The SEA.1 was a Belgian, multi-purpose, light twin engine monoplane flown in 1936. Only one was built; it was later converted into a single engine aircraft and used by the military.

==Design==
The SEA-1 was the first aircraft built by the Société Belge d'Etudes Aéronautiques to their own design. It was intended to be capable of many rôles, both civil and military, in the same way as the Avro Anson and Potez 26 families. It was an up-to-date aircraft with a simple structure, not needing advanced construction skills or facilities.

In plan its cantilever low wing was strongly straight tapered, with almost all the sweep on the trailing edge. The wingtips were semi-elliptical. It had a one-piece, wooden, two box spar structure with plywood skin. The outer parts of the wing carried broad chord, fabric covered ailerons with flaps inboard from the ailerons to the fuselage. Its 165 hp, five cylinder Armstrong Siddeley Genet Major IA radial engines were mounted close to the fuselage, well ahead of the leading edges. They were enclosed in broad chord cowlings, with long nacelles behind them that reached to the trailing edges. Their fuel tanks were in the wing.

The slim, tapered, flat-sided fuselage was built around four chrome-molybdenum steel longerons and was fabric covered. Its enclosed cockpit had side-by-side seats at the leading edge, with a cabin behind them lit by four windows on each side and fitted with up to six passenger seats. It was entered by a large, port-side door. At the rear, the tapered horizontal tail was mounted close to the top of the fuselage and carried inset, trim tab-assisted elevators. The SEA-1 had a small fin but a large, rounded, balanced rudder which was also tab-assisted. The tail surfaces were all ply covered.
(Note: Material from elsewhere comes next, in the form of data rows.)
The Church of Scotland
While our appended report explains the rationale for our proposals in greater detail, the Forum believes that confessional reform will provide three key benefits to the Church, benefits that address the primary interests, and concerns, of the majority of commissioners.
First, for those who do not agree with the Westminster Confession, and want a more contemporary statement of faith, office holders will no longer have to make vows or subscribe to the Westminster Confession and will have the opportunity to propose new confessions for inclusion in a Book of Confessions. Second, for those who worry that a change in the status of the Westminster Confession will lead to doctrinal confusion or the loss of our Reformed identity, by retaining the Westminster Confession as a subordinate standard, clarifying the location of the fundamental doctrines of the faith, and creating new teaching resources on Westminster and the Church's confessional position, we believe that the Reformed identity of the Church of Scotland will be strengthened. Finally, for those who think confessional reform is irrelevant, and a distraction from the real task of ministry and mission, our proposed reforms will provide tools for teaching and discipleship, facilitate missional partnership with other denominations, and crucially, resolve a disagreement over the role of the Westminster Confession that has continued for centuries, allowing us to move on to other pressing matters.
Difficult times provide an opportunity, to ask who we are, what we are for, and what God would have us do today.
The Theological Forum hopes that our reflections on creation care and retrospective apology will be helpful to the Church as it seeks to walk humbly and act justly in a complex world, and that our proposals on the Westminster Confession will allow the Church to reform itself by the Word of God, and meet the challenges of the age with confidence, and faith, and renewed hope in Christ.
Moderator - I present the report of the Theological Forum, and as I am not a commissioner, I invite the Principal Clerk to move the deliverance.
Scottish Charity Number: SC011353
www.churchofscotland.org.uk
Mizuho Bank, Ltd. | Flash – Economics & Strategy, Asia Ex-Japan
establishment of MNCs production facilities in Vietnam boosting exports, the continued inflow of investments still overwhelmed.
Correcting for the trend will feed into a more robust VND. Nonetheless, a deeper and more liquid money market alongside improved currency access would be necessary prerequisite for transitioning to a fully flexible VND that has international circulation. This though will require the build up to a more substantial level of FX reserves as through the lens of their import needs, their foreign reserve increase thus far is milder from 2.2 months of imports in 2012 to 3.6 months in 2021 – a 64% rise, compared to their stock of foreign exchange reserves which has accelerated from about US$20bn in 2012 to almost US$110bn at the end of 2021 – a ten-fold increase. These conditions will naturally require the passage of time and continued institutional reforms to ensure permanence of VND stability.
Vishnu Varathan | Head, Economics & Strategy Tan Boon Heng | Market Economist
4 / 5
The SEA-1 had a retractable undercarriage. Its low pressure mainwheels were fork-mounted with oleo strut shock absorbers under the engines, resulting in a track of 3.20 m; the wheels were enclosed in the nacelles in flight. There was a small tailwheel on the fuselage under the rudder.

==Development==

The SEA-1 was registered as a Peetermans SEA.1, OO-PET, on 28 May 1936. The date of its first flight is not known but by early September 1936 it had flown for fifteen hours. It appeared at the Brussels Aero show in 1937, which opened on 26 May, but by mid-1938 it had undergone major revisions which replaced the twin Genet Majors with a single 260 hp, seven cylinder Armstrong Siddeley Cheetah radial and also replaced the retractable undercarriage with fixed gear.

It was removed from the civil register on 7 July 1938 and used as a training machine by the Belgian forces.